• **What to do**
The answer must consist of every line in the records below that contains the string "sinistra".

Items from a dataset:
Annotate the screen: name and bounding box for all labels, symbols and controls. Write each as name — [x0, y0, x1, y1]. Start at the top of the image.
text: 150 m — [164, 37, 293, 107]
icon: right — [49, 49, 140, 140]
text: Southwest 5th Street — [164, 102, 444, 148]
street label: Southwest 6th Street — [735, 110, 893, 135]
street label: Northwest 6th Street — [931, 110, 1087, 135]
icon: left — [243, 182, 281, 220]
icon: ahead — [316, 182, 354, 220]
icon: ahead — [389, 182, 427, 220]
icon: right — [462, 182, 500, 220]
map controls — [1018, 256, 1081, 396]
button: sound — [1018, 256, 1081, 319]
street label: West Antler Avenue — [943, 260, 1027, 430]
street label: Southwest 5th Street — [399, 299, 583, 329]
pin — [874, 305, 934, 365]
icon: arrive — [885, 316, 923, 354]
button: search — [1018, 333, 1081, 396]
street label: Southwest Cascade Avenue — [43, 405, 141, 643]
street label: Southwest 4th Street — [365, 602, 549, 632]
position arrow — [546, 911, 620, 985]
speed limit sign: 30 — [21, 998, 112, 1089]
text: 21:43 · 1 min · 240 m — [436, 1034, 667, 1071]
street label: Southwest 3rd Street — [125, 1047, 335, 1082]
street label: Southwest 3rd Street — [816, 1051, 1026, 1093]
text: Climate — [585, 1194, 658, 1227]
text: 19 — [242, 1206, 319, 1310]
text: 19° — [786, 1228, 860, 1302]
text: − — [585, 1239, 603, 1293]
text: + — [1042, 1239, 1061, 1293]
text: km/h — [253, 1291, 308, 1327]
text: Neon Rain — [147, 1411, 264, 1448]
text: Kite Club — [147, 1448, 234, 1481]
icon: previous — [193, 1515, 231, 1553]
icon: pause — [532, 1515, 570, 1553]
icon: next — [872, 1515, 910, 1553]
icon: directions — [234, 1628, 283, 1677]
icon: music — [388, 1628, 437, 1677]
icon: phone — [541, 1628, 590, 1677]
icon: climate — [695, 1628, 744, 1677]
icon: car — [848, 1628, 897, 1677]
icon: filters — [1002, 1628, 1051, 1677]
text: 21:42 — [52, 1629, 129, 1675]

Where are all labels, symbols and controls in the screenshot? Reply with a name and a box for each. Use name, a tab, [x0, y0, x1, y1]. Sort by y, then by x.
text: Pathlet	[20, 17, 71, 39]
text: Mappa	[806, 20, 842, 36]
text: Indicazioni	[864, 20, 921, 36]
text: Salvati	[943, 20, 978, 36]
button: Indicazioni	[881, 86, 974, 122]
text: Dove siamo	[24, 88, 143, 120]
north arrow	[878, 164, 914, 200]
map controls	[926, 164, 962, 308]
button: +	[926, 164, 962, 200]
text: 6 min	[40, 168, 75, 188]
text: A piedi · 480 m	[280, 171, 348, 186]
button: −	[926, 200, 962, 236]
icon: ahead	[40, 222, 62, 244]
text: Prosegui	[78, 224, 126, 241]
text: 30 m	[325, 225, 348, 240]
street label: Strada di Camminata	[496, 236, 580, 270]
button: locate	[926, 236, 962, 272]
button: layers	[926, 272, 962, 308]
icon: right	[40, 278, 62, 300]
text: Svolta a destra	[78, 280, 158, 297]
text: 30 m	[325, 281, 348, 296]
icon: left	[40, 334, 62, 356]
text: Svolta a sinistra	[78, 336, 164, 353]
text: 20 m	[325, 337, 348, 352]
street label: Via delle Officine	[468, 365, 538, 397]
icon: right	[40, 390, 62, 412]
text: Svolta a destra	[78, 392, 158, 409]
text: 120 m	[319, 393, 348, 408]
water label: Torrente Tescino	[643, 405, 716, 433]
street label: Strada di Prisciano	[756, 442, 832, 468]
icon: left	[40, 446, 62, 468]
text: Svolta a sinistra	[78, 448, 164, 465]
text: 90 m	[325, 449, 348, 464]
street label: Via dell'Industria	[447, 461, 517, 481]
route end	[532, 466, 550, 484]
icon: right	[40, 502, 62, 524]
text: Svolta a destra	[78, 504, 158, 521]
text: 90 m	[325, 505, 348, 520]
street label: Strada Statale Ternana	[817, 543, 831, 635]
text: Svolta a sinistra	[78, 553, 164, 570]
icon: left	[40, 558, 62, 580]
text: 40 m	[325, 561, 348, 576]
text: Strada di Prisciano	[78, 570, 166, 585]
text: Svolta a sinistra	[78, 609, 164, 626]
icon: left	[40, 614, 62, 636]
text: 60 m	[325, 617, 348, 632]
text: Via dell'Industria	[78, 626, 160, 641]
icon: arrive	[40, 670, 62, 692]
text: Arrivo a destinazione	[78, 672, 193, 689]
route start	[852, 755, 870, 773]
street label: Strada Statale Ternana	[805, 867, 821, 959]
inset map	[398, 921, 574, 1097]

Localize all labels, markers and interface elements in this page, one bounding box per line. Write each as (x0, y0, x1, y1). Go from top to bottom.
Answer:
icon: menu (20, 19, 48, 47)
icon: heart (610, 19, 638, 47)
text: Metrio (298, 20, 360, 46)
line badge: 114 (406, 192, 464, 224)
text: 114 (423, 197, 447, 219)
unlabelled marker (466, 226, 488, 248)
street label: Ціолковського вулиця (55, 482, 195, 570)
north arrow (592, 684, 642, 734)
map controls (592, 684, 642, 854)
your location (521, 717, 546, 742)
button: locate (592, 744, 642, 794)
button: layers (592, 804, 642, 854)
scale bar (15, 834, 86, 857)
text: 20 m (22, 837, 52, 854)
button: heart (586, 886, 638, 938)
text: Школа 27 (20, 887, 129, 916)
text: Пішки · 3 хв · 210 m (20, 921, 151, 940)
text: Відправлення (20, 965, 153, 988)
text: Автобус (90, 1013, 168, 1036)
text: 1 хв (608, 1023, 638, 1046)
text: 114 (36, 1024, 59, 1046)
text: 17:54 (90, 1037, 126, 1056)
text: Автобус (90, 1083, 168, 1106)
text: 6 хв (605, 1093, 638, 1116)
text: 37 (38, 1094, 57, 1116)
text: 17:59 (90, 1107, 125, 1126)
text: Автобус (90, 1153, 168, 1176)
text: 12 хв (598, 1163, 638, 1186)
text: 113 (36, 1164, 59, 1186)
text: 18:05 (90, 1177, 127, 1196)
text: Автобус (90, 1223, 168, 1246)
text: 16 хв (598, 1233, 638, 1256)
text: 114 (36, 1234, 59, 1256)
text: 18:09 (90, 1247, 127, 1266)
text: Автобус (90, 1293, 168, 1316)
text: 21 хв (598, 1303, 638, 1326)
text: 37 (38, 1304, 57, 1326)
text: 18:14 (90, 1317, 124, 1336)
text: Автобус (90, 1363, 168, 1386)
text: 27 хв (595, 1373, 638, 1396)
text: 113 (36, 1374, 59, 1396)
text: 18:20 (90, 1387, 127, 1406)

• **Written response**
text: Svolta a sinistra	[78, 336, 164, 353]
text: Svolta a sinistra	[78, 448, 164, 465]
text: Svolta a sinistra	[78, 553, 164, 570]
text: Svolta a sinistra	[78, 609, 164, 626]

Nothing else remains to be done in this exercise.